So I learned how to build a linear regression model manually in the “Build a Machine Learning Model” skill path, specifically in the “Supervised Learning: Regression” module, and more specifically in the “Linear Regression” lesson (https://www.codecademy.com/paths/machine-learning/tracks/regression-skill-path/modules/linear-regression-skill-path/lessons/linear-regression/exercises/introduction).
Using the information I learned in the lesson, I created the following code chunk:
import matplotlib.pyplot as plt
def get_gradient_at_b(x, y, b, m):
N = len(x)
diff = 0
for i in range(N):
x_val = x[i]
y_val = y[i]
diff += (y_val - ((m * x_val) + b))
b_gradient = -(2/N) * diff
return b_gradient
def get_gradient_at_m(x, y, b, m):
N = len(x)
diff = 0
for i in range(N):
x_val = x[i]
y_val = y[i]
diff += x_val * (y_val - ((m * x_val) + b))
m_gradient = -(2/N) * diff
return m_gradient
#Your step_gradient function here
def step_gradient(b_current, m_current, x, y, learning_rate):
b_gradient = get_gradient_at_b(x, y, b_current, m_current)
m_gradient = get_gradient_at_m(x, y, b_current, m_current)
b = b_current - (learning_rate * b_gradient)
m = m_current - (learning_rate * m_gradient)
return [b, m]
#Your gradient_descent function here:
def gradient_descent(x, y, learning_rate, num_iterations):
b = 0
m = 0
for i in range(num_iterations):
b,m = step_gradient(b, m, x, y, learning_rate)
return [b,m]
months = [1, 2, 3, 4, 5, 6, 7, 8, 9, 10, 11, 12]
revenue = [52, 74, 79, 95, 115, 110, 129, 126, 147, 146, 156, 184]
#Uncomment the line below to run your gradient_descent function
b, m = gradient_descent(months, revenue, 0.01, 1000)
#Uncomment the lines below to see the line you've settled upon!
y = [m*x + b for x in months]
plt.plot(months, revenue, "o")
plt.plot(months, y)
plt.show()
And this code chunk does very well and generates me a nice looking scatterplot with a line of best fit:
Now, my problem arises when I get to the corresponding project to this lesson.
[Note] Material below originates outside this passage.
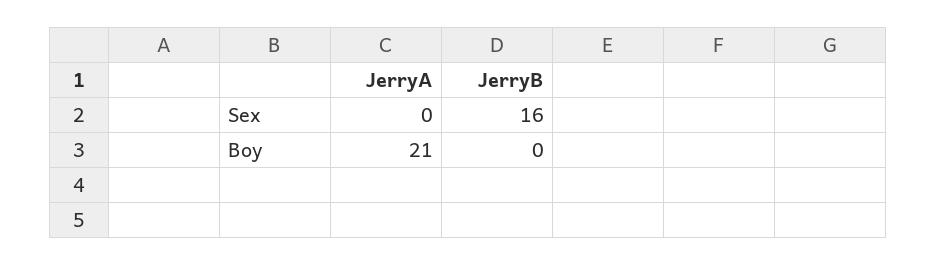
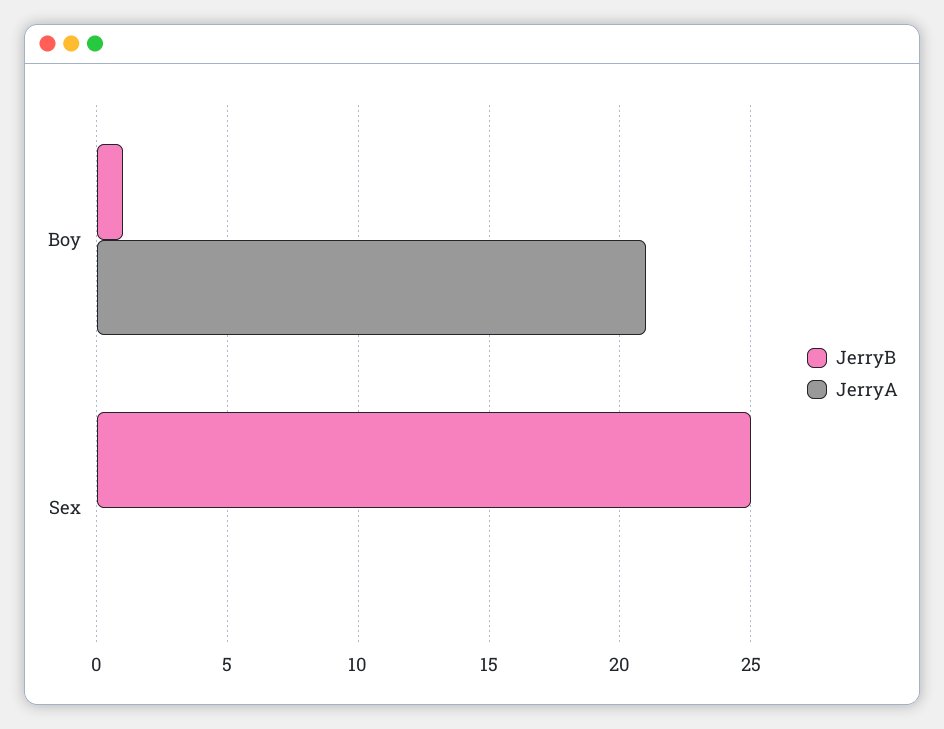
JerryB, Sex: 16 -> 25
JerryB, Boy: 0 -> 1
In the project you are advised to use a prewritten regression model from the SKLearn library, which is fine, but I was curious to see if the one I had used in the previous lesson would work for this problem. So I tried to use the one codecademy had taught me to create myself, but the line wouldn’t generate, saying the B, and M were not numbers (nan). I was wondering why this is the case? I’ve been troubleshooting for a few hours and I feel I did a good job of implementing the model I was taught to make on the data from this project.
Here it is below, does anyone have an idea as to why this doesn’t generate me a line of best fit?
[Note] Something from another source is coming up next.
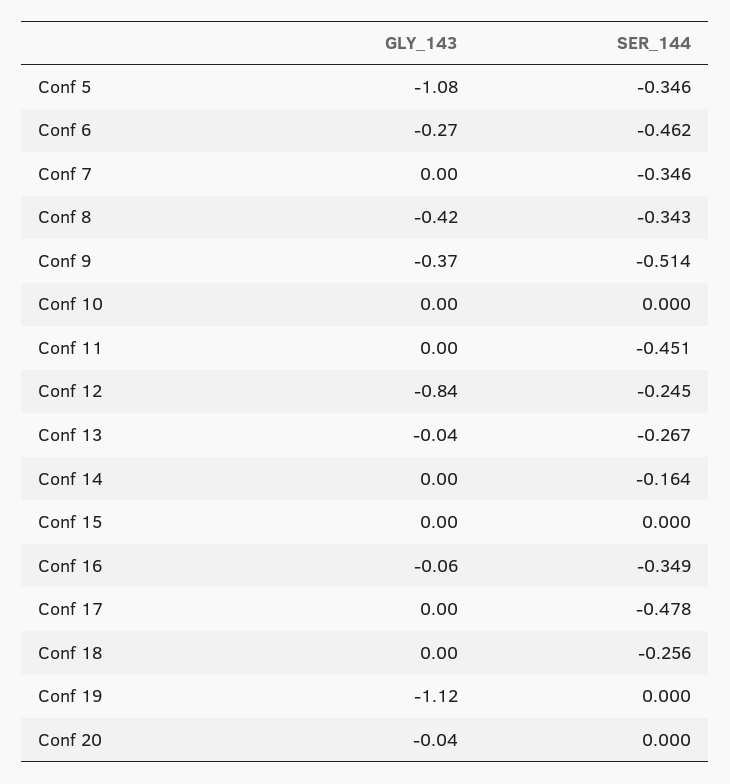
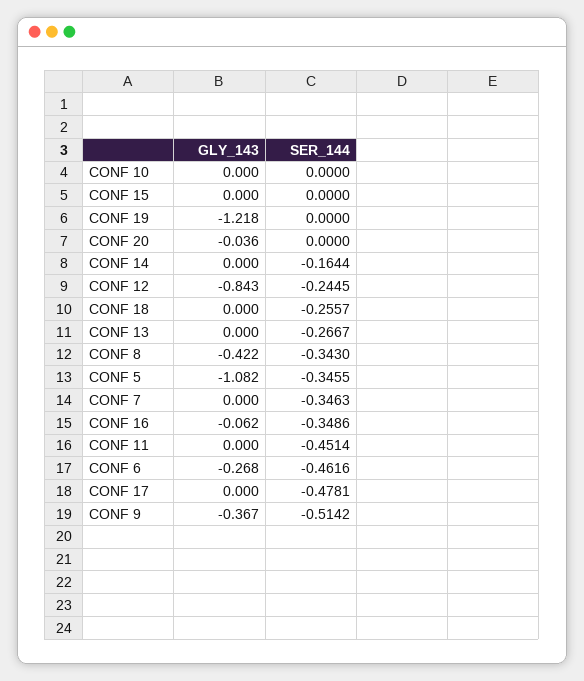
GLY_143, Conf 13: -0.04 -> 0
GLY_143, Conf 19: -1.12 -> -1.218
import matplotlib.pyplot as plt
import numpy as np
import pandas as pd
def get_gradient_at_b(x, y, b, m):
N = len(x)
diff = 0
for i in range(N):
x_val = x[i]
y_val = y[i]
diff += (y_val - ((m * x_val) + b))
b_gradient = -(2/N) * diff
return b_gradient
def get_gradient_at_m(x, y, b, m):
N = len(x)
diff = 0
for i in range(N):
x_val = x[i]
y_val = y[i]
diff += x_val * (y_val - ((m * x_val) + b))
m_gradient = -(2/N) * diff
return m_gradient
def step_gradient(b_current, m_current, x, y, learning_rate):
b_gradient = get_gradient_at_b(x, y, b_current, m_current)
m_gradient = get_gradient_at_m(x, y, b_current, m_current)
b = b_current - (learning_rate * b_gradient)
m = m_current - (learning_rate * m_gradient)
return [b, m]
def gradient_descent(x, y, learning_rate, num_iterations):
b = 0
m = 0
for i in range(num_iterations):
b,m = step_gradient(b, m, x, y, learning_rate)
return [b,m]
df = pd.read_csv('honeyproduction.csv')
prod_per_year = df.groupby('year').mean().reset_index()
X = prod_per_year['year']
X = X.values.reshape(-1, 1)
y = prod_per_year['totalprod']
b, m = gradient_descent(X, y, 0.01, 1000)
y_predictions = [m*x + b for x in X]
plt.plot(X,y,'o')
plt.plot(X,y_predictions)
plt.xlabel("Years")
plt.ylabel("HoneyBee Production Per Year (Lbs)")
plt.show()
It just spits the scatterplot out with no line.